My first project was to write C# code that would perform a one time data migration of HTML content stored in MongoDB into DynamoDB tables. This project came in two parts, and some of it piggybacked on work others had done. I first wrote a command line program to export the MongoDB collections into CSV files. This was a really great way to acquaint me with C# doing things that weren’t too far off from work I had done for school. The second part was an AWS Lambda function to write to DynamoDB. In retrospect, this also could have been done with a command line tool and I knew nothing about how to make a Lambda. However, another developer had written a Lambda template for taking a CSV file from an S3 bucket (AWS simple storage) and putting that data into a DynamoDB table. I merely needed to alter it for my needs, which entailed putting in the DynamoDB schema (research done by a different developer) and adding dynamic naming of the DynamoDB table based on the name of the CSV file.

The middle of the internship had me working on smaller tickets. One was implementing a new IAM role policy pattern for our web applications that had me inserting and deleting some lines in cloud formation templates. Another ticket I did during this time was researching compression options for SQL Server databases and providing an email write up containing results and a recommendation.

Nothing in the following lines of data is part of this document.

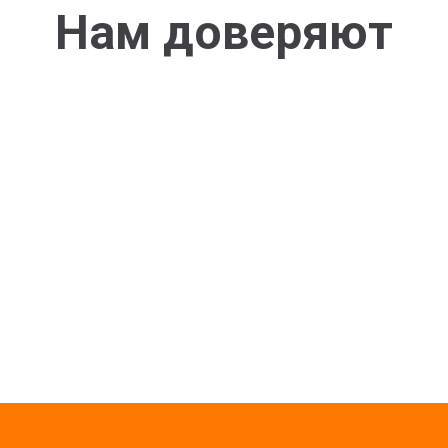
Нам доверяют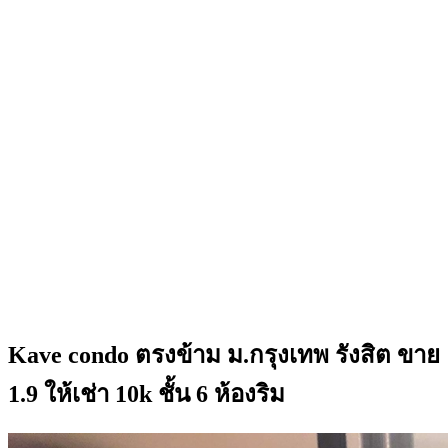
Kave condo ตรงข้าม ม.กรุงเทพ รังสิต ขาย
1.9 ให้เช่า 10k ชั้น 6 ห้องริม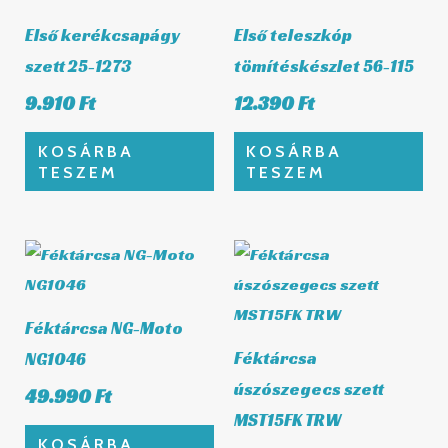
Első kerékcsapágy
Első teleszkóp
szett 25-1273
tömítéskészlet 56-115
9.910
Ft
12.390
Ft
KOSÁRBA
KOSÁRBA
TESZEM
TESZEM
Féktárcsa NG-Moto
Féktárcsa
NG1046
úszószegecs szett
49.990
Ft
MST15FK TRW
KOSÁRBA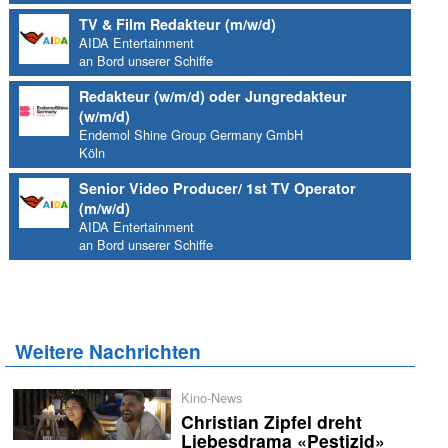
TV & Film Redakteur (m/w/d)
AIDA Entertainment
an Bord unserer Schiffe
Redakteur (w/m/d) oder Jungredakteur
(w/m/d)
Endemol Shine Group Germany GmbH
Köln
Senior Video Producer/ 1st TV Operator
(m/w/d)
AIDA Entertainment
an Bord unserer Schiffe
Weitere Nachrichten
Kino-News
Christian Zipfel dreht
Liebesdrama «Pestizid»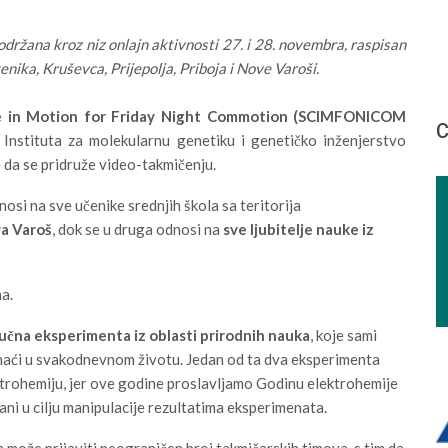
 održana kroz niz onlajn aktivnosti 27. i 28. novembra, raspisan
nika, Kruševca, Prijepolja, Priboja i Nove Varoši.
nce in Motion for Friday Night Commotion (SCIMFONICOM
С
i Instituta za molekularnu genetiku i genetičko inženjerstvo
 da se pridruže video-takmičenju.
osi na sve učenike srednjih škola sa teritorija
a Varoš
, dok se u druga odnosi na
sve ljubitelje nauke iz
na.
učna eksperimenta iz oblasti prirodnih nauka
, koje sami
gu naći u svakodnevnom životu. Jedan od ta dva eksperimenta
ektrohemiju, jer ove godine proslavljamo Godinu elektrohemije
ani u cilju manipulacije rezultatima eksperimenata.
a može prijaviti neograničen broj takmičarskih timova, s tim da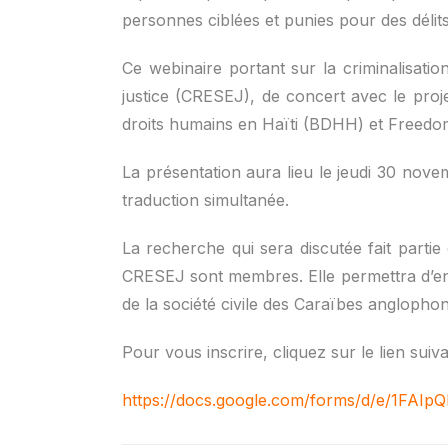
personnes ciblées et punies pour des délits
Ce webinaire portant sur la criminalisatio
justice (CRESEJ), de concert avec le proje
droits humains en Haïti (BDHH) et Freedom
La présentation aura lieu le jeudi 30 nove
traduction simultanée.
La recherche qui sera discutée fait partie
CRESEJ sont membres. Elle permettra d’enga
de la société civile des Caraïbes anglophon
Pour vous inscrire, cliquez sur le lien suiva
https://docs.google.com/forms/d/e/1F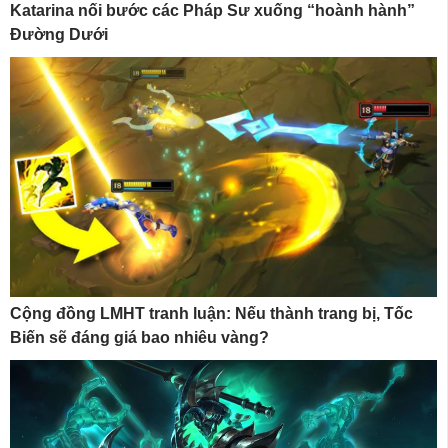
Katarina nối bước các Pháp Sư xuống “hoành hành”
Đường Dưới
Cộng đồng LMHT tranh luận: Nếu thành trang bị, Tốc
Biến sẽ đáng giá bao nhiêu vàng?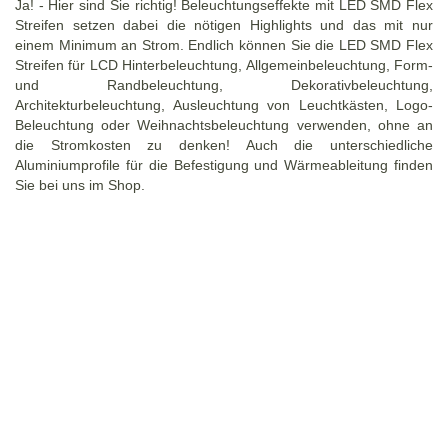
Ja! - Hier sind Sie richtig! Beleuchtungseffekte mit LED SMD Flex
Streifen setzen dabei die nötigen Highlights und das mit nur
einem Minimum an Strom. Endlich können Sie die LED SMD Flex
Streifen für LCD Hinterbeleuchtung, Allgemeinbeleuchtung, Form-
und Randbeleuchtung, Dekorativbeleuchtung,
Architekturbeleuchtung, Ausleuchtung von Leuchtkästen, Logo-
Beleuchtung oder Weihnachtsbeleuchtung verwenden, ohne an
die Stromkosten zu denken! Auch die unterschiedliche
Aluminiumprofile für die Befestigung und Wärmeableitung finden
Sie bei uns im Shop.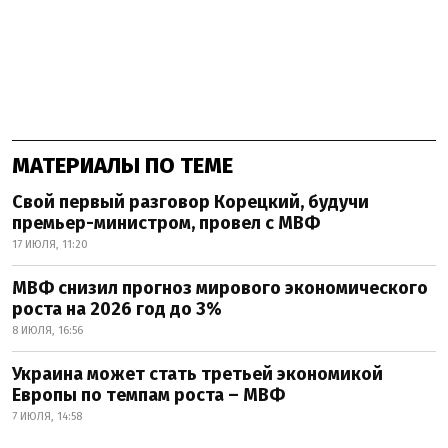
МАТЕРИАЛЫ ПО ТЕМЕ
Свой первый разговор Корецкий, будучи
премьер-министром, провел с МВФ
17 ИЮЛЯ, 11:20
МВФ снизил прогноз мирового экономического
роста на 2026 год до 3%
8 ИЮЛЯ, 16:56
Украина может стать третьей экономикой
Европы по темпам роста – МВФ
7 ИЮЛЯ, 14:58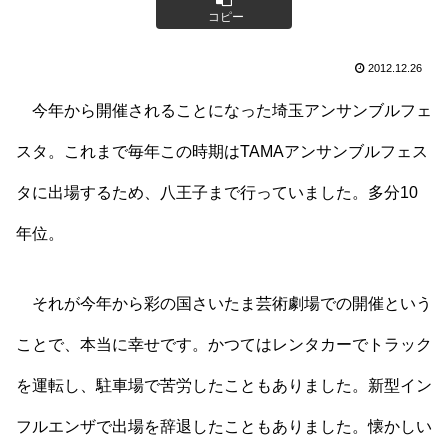
コピー
2012.12.26
今年から開催されることになった埼玉アンサンブルフェ
スタ。これまで毎年この時期はTAMAアンサンブルフェス
タに出場するため、八王子まで行っていました。多分10
年位。
それが今年から彩の国さいたま芸術劇場での開催という
ことで、本当に幸せです。かつてはレンタカーでトラック
を運転し、駐車場で苦労したこともありました。新型イン
フルエンザで出場を辞退したこともありました。懐かしい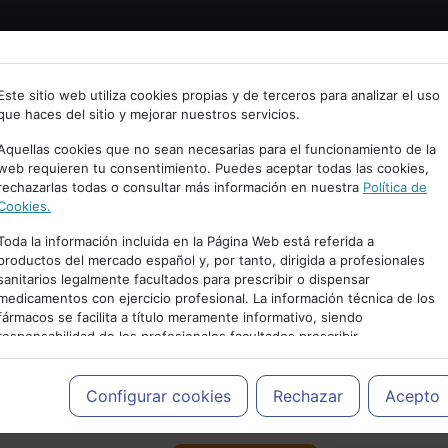
Bienvenid@ a psiquiatria.com
tría
Psicología
Neurociencia
Bienestar
Congreso
Este sitio web utiliza cookies propias y de terceros para analizar el uso
que haces del sitio y mejorar nuestros servicios.
scribe tu Email
Aquellas cookies que no sean necesarias para el funcionamiento de la
web requieren tu consentimiento. Puedes aceptar todas las cookies,
rechazarlas todas o consultar más información en nuestra
Política de
ccede o regístrate con tu email.
Cookies.
Toda la información incluida en la Página Web está referida a
productos del mercado español y, por tanto, dirigida a profesionales
sanitarios legalmente facultados para prescribir o dispensar
Cancelar
medicamentos con ejercicio profesional. La información técnica de los
PUBLICIDAD
fármacos se facilita a título meramente informativo, siendo
responsabilidad de los profesionales facultados prescribir
medicamentos y decidir, en cada caso concreto, el tratamiento más
adecuado a las necesidades del paciente.
Configurar cookies
Rechazar
Acepto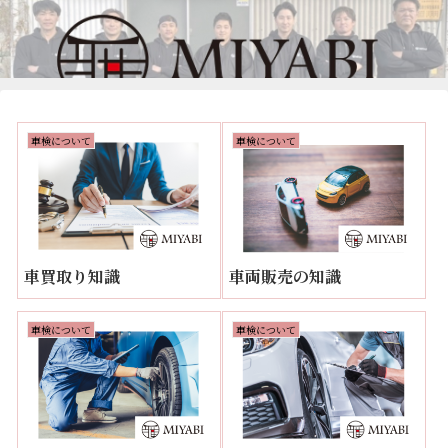
車検について
車検について
車買取り知識
車両販売の知識
車検について
車検について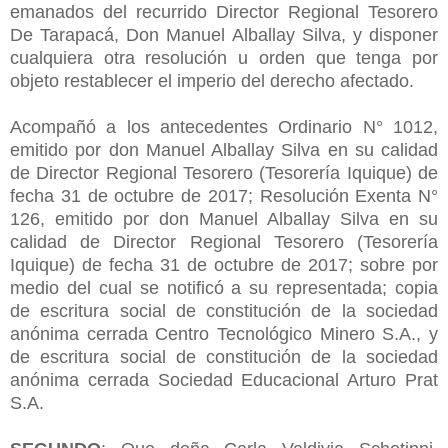
emanados del recurrido Director Regional Tesorero
De Tarapacá, Don Manuel Alballay Silva, y disponer
cualquiera otra resolución u orden que tenga por
objeto restablecer el imperio del derecho afectado.
Acompañó a los antecedentes Ordinario N° 1012,
emitido por don Manuel Alballay Silva en su calidad
de Director Regional Tesorero (Tesorería Iquique) de
fecha 31 de octubre de 2017; Resolución Exenta N°
126, emitido por don Manuel Alballay Silva en su
calidad de Director Regional Tesorero (Tesorería
Iquique) de fecha 31 de octubre de 2017; sobre por
medio del cual se notificó a su representada; copia
de escritura social de constitución de la sociedad
anónima cerrada Centro Tecnológico Minero S.A., y
de escritura social de constitución de la sociedad
anónima cerrada Sociedad Educacional Arturo Prat
S.A.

Finally, my piece de resistance. I was tasked with providing (another) command line tool that would restore a DynamoDB-Local table from a backup in S3 (a feature AWS provides) for local development. I even took the opportunity to learn and implement dependency injection by created interfaces for services and repositories and then write unit tests for the project. Unfortunately, when it came down to it, performance of DynamoDB-Local turns out to be sub optimal because it is merely a wrapper for SQLite… but alas, I’m proud of the work I put into it.

Intern group

Late in the summer, our HR department set up two events a week that lasted the course of several weeks. The group was led by an HR employee and contained the interns throughout the company. Three of us from IT, a finance intern, a marketing intern, a couple of supply chain interns, someone in UI/UX design, and an HR intern. Some of the activities we did included a networking workshop, a Myers-Briggs personality activity, and a workplace conflict workshop. At the end of the several weeks, we all did an escape room together off campus which was a lot of fun.

The end

My last project was presented to me as a sort of assessment of my abilities because my manager wanted to offer me a full time job, but needed to justify not waiting until I graduated with my CS degree. She was leaning this way because I already had a previous degree. Fortunately, they extended a full time offer and I am able to get my start as a Software Engineer as I finish up my second degree.